Dado el campo vectorial \( \mathbf{F}(x, y, z)=\left(y^{2}+3 z\right) \mathbf{i}+(2 x+z) \mathbf{j}+\left(x^{2}-y\right) \mathbf{k} \) ¿cuál es el rotacional \( \nabla \times \mathbf{F} \) ?

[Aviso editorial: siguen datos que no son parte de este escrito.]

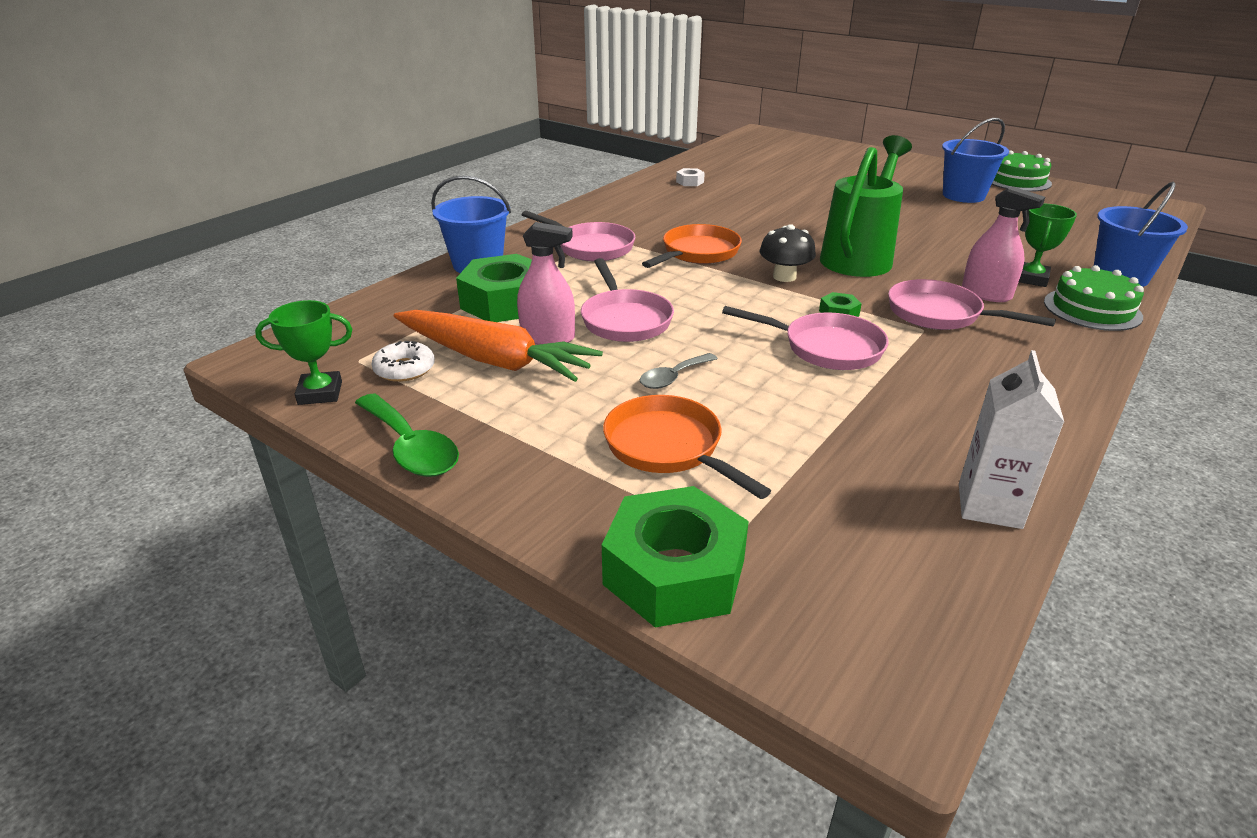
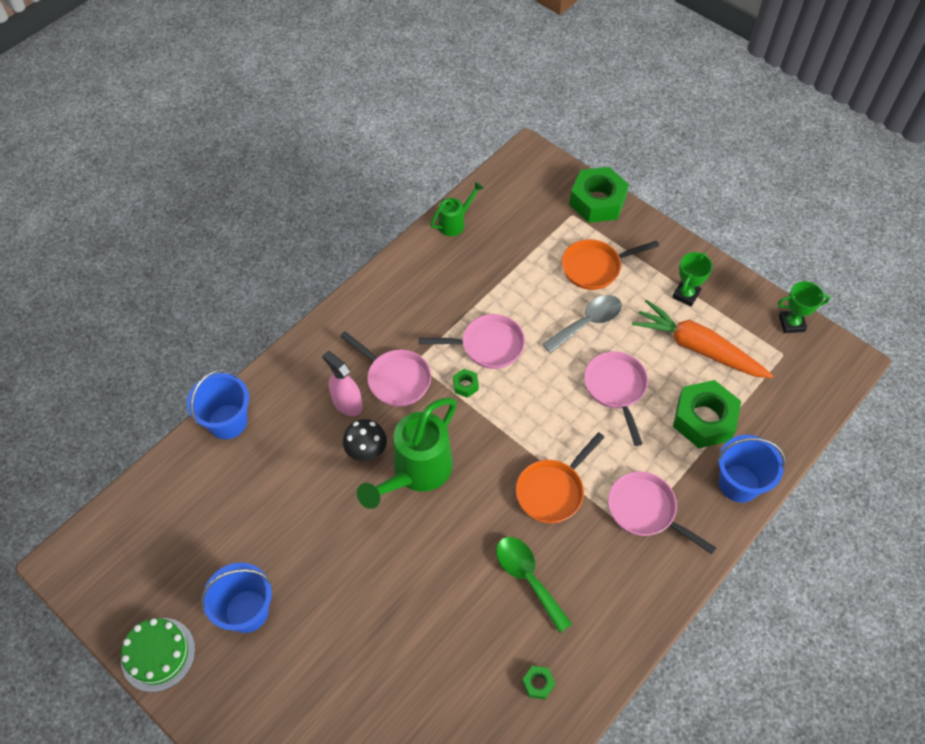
camera: 175 degrees left, 25 degrees up
green spoon [355,393,459,477] -> green spoon moved to [496,537,572,633]
white donut [371,341,435,382] -> none
pink spray bottle [517,222,575,345] -> none
orange pan [603,395,771,499] -> orange pan turned 105 degrees clockwise [562,239,659,290]
grey spoon [640,353,718,389] -> grey spoon [542,295,622,353], size x1.61
white nut [676,168,705,186] -> green nut [522,666,556,700]
pink pan [722,306,889,370] -> pink pan turned 150 degrees clockwise [419,314,525,369]
black mushroom [760,224,816,282] -> black mushroom moved to [343,419,387,461]
white carton [959,350,1064,529] -> green watering can [430,181,484,236]
green trophy [1019,204,1077,287] -> green trophy moved to [672,252,713,307]
green cake [1044,265,1144,331] -> none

Sean \[ F_1(x,y,z)=y^2+3z,\quad F_2(x,y,z)=2x+z,\quad F_3(x,y,z)=x^2-y. \] El rotacional se calcula como \[ \nabla \times \mathbf{F}=\left(\frac{\partial F_3}{\partial y}-\frac{\partial F_2}{\partial z}\right)\mathbf{i}+\left(\frac{\partial F_1}{\partial z}-\frac{\partial F_3}{\partial x}\right)\mathbf{j}+\left(\frac{\partial F_2}{\partial x}-\frac{\partial F_1}{\partial y}\right)\mathbf{k}. \] 1. Calculemos la componente en \(\mathbf{i}\): \[ \frac{\partial F_3}{\partial y} = \frac{\partial (x^2-y)}{\partial y} = -1, \] \[ \frac{\partial F_2}{\partial z} = \frac{\partial (2x+z)}{\partial z} = 1. \] Por lo tanto, \[ \frac{\partial F_3}{\partial y}-\frac{\partial F_2}{\partial z} = -1-1 = -2. \] 2. Calculemos la componente en \(\mathbf{j}\): \[ \frac{\partial F_1}{\partial z} = \frac{\partial (y^2+3z)}{\partial z} = 3, \] \[ \frac{\partial F_3}{\partial x} = \frac{\partial (x^2-y)}{\partial x} = 2x. \] Así, \[ \frac{\partial F_1}{\partial z}-\frac{\partial F_3}{\partial x} = 3-2x. \] 3. Calculemos la componente en \(\mathbf{k}\): \[ \frac{\partial F_2}{\partial x} = \frac{\partial (2x+z)}{\partial x} = 2, \] \[ \frac{\partial F_1}{\partial y} = \frac{\partial (y^2+3z)}{\partial y} = 2y. \] Entonces, \[ \frac{\partial F_2}{\partial x}-\frac{\partial F_1}{\partial y} = 2-2y. \] Por lo tanto, el rotacional es \[ \nabla \times \mathbf{F} = -2\,\mathbf{i}+(3-2x)\,\mathbf{j}+(2-2y)\,\mathbf{k}. \]